OIL AND FREEDOM (p 93)

* First Law of Petropolitics - Wherever governments can raise most of their revenues by drilling a hole in the ground rather than by tapping their people’s energy creativity and entrepreneurship, freedom tends to be curtailed, education underfunded and human development retarded.  
* Bahrain set out to break the culture of dependency on the oil welfare state that had dominated their economy since independence in 1971... put a stop to importing low-wage workers from Bangladesh.

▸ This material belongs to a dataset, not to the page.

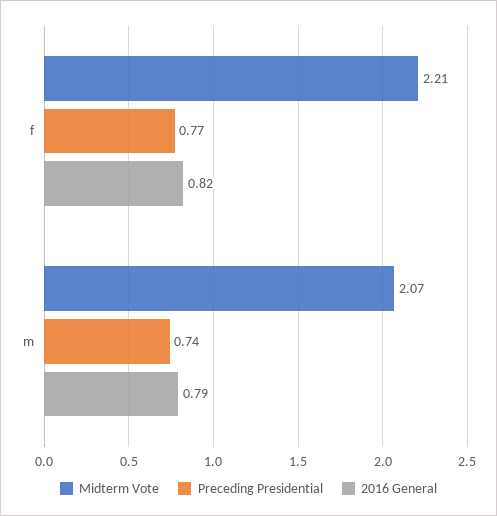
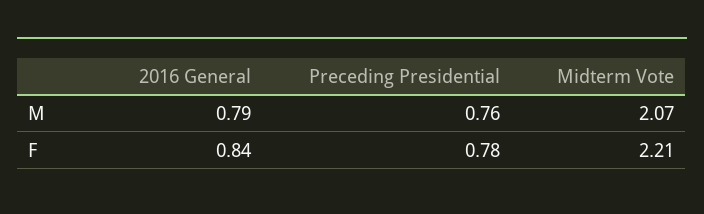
Preceding Presidential, f: 0.77 -> 0.78
2016 General, f: 0.82 -> 0.84
Preceding Presidential, m: 0.74 -> 0.76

Bahrain was fir fist Persian Gulf country to discover oi in 1932, but it was the first Gulf oil state to start running out of oil.  Bahrain’s first public debate about corruption was in 1998 when crude oil prices fell to below $15 a barrel.  
* Literal correlation between the price of oil and the pace, scope and sustainability of political freedoms and economic reforms in certain countries.
* Quote from a foreign leader, “When oil was $20 a barrel, Putin had 20% of the Russian vote, when it was $100 a barrel, he had 100% of the Russian vote.  
Friedman plotted the average global price of crude oil over/against the pace of expanding or contracting freedoms (economic and political).
* The higher the price goes the less petrolist (authoritarian states or ones with weak state institutions which are highly dependent on oil sales for exports and government income) leaders care about what the world thinks or says about them... more disposable income to build up domestic security forces, bribe opponents, buy votes or public support and resist international norms.
* How excessive oil wealth impedes the growth of democracy
1 Taxation effect (use oil revenues to relieve social pressures which might lead to greater accountability/representation - can just drill the oil and sell it abroad and don’t have listen to its people
2 Spending effect- oil wealth leads to greater patronage spending 
3 Group formation effect - If country already has a nondemocratic or weak state, government will use its largesse to prevent the formation of social groups which are independent from the state
* The failure of women to join the non-agriculture labor force leads to higher fertility rates, less education for girls and less female influence within the family... leads to strong patriarchal cultures and political institutions
* From a Kuwaiti... We produce nothing, we import everything and we consume a lot (p 104)

OIL AND GEOPOLITICS

* Of the 23 nations in the world which derive a clear majority of their export income oil and gas, not a single one is a democracy
* What America and Britain did when they had financial clout: used their money to advance their national interests abroad.

POST-IRAQ

* Don’t bankrupt oil producers, invent plentiful renewable energy sources... lead to oil-rich states (even) have to diversify their economies and put people to work in more innovative ways.
* Up until 9/11, America said to the Arab world, keep your pumps open, your prices low, don’t bother the Jews too much and you can do whatever you want to out back.  On 9/11, The US got hit with the distilled essence of all the pathologies going on out back.
* Develop clean power alternatives and depend on the forces of globalization from outside and economic pressures inside to push the leaders of these countries to change. (p 108)
* People don’t change when we tell them they should.  They change when they tell themselves they must.
* $70 a barrel followed by $10 a barrel that killed the Soviet Union.
* Friedman - Any American strategy for promoting democracy in an oil-rich region that does not include a plan for developing renewable energy alternatives that can eventually bring down the price of oil is doomed to fail.  
* Second Law of Petropolitics- You cannot be either an effective foreign policy realist or an effective democracy-promoting idealist without also being an effective energy-saving environmentalist.